• _REQUEST_
Output the material again, swapping every "collectors" for "collected by" and leaving all other text unchanged.

Records contained in a dataset
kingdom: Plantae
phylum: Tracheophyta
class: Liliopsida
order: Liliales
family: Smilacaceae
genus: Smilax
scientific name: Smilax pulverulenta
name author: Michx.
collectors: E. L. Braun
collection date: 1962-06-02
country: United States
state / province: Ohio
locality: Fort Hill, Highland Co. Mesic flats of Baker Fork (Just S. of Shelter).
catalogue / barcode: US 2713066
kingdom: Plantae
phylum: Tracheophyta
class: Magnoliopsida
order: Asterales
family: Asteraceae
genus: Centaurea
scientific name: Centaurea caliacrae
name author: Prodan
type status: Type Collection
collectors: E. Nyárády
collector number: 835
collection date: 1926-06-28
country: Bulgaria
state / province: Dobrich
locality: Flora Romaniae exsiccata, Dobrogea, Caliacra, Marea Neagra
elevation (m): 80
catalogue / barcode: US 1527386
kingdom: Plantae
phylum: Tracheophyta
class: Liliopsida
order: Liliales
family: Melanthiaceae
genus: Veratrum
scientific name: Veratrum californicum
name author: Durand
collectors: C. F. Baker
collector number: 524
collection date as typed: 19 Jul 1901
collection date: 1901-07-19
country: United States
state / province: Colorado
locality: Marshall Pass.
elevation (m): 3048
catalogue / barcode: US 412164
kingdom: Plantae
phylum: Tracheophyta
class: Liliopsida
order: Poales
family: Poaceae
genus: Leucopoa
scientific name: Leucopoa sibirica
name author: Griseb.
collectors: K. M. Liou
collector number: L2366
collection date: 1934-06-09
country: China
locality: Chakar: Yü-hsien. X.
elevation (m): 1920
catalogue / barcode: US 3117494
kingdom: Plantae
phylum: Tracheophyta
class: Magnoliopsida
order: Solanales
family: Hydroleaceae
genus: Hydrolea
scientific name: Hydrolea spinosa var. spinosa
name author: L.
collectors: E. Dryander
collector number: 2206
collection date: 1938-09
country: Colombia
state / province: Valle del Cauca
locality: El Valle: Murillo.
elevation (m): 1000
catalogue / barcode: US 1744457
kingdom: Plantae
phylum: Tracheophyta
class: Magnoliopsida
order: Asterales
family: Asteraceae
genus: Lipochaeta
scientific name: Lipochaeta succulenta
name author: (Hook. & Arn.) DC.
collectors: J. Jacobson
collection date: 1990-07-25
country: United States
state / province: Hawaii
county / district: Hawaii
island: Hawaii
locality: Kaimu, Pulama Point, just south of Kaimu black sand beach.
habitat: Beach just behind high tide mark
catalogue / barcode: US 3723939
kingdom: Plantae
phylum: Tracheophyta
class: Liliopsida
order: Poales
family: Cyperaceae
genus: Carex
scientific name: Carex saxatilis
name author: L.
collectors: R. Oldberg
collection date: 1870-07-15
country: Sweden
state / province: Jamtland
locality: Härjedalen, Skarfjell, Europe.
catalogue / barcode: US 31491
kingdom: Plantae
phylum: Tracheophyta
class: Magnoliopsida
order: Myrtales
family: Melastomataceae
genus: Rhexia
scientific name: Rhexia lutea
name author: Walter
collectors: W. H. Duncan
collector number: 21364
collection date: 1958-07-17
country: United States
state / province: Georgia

• _ANSWER IN FULL_
kingdom: Plantae
phylum: Tracheophyta
class: Liliopsida
order: Liliales
family: Smilacaceae
genus: Smilax
scientific name: Smilax pulverulenta
name author: Michx.
collected by: E. L. Braun
collection date: 1962-06-02
country: United States
state / province: Ohio
locality: Fort Hill, Highland Co. Mesic flats of Baker Fork (Just S. of Shelter).
catalogue / barcode: US 2713066
kingdom: Plantae
phylum: Tracheophyta
class: Magnoliopsida
order: Asterales
family: Asteraceae
genus: Centaurea
scientific name: Centaurea caliacrae
name author: Prodan
type status: Type Collection
collected by: E. Nyárády
collector number: 835
collection date: 1926-06-28
country: Bulgaria
state / province: Dobrich
locality: Flora Romaniae exsiccata, Dobrogea, Caliacra, Marea Neagra
elevation (m): 80
catalogue / barcode: US 1527386
kingdom: Plantae
phylum: Tracheophyta
class: Liliopsida
order: Liliales
family: Melanthiaceae
genus: Veratrum
scientific name: Veratrum californicum
name author: Durand
collected by: C. F. Baker
collector number: 524
collection date as typed: 19 Jul 1901
collection date: 1901-07-19
country: United States
state / province: Colorado
locality: Marshall Pass.
elevation (m): 3048
catalogue / barcode: US 412164
kingdom: Plantae
phylum: Tracheophyta
class: Liliopsida
order: Poales
family: Poaceae
genus: Leucopoa
scientific name: Leucopoa sibirica
name author: Griseb.
collected by: K. M. Liou
collector number: L2366
collection date: 1934-06-09
country: China
locality: Chakar: Yü-hsien. X.
elevation (m): 1920
catalogue / barcode: US 3117494
kingdom: Plantae
phylum: Tracheophyta
class: Magnoliopsida
order: Solanales
family: Hydroleaceae
genus: Hydrolea
scientific name: Hydrolea spinosa var. spinosa
name author: L.
collected by: E. Dryander
collector number: 2206
collection date: 1938-09
country: Colombia
state / province: Valle del Cauca
locality: El Valle: Murillo.
elevation (m): 1000
catalogue / barcode: US 1744457
kingdom: Plantae
phylum: Tracheophyta
class: Magnoliopsida
order: Asterales
family: Asteraceae
genus: Lipochaeta
scientific name: Lipochaeta succulenta
name author: (Hook. & Arn.) DC.
collected by: J. Jacobson
collection date: 1990-07-25
country: United States
state / province: Hawaii
county / district: Hawaii
island: Hawaii
locality: Kaimu, Pulama Point, just south of Kaimu black sand beach.
habitat: Beach just behind high tide mark
catalogue / barcode: US 3723939
kingdom: Plantae
phylum: Tracheophyta
class: Liliopsida
order: Poales
family: Cyperaceae
genus: Carex
scientific name: Carex saxatilis
name author: L.
collected by: R. Oldberg
collection date: 1870-07-15
country: Sweden
state / province: Jamtland
locality: Härjedalen, Skarfjell, Europe.
catalogue / barcode: US 31491
kingdom: Plantae
phylum: Tracheophyta
class: Magnoliopsida
order: Myrtales
family: Melastomataceae
genus: Rhexia
scientific name: Rhexia lutea
name author: Walter
collected by: W. H. Duncan
collector number: 21364
collection date: 1958-07-17
country: United States
state / province: Georgia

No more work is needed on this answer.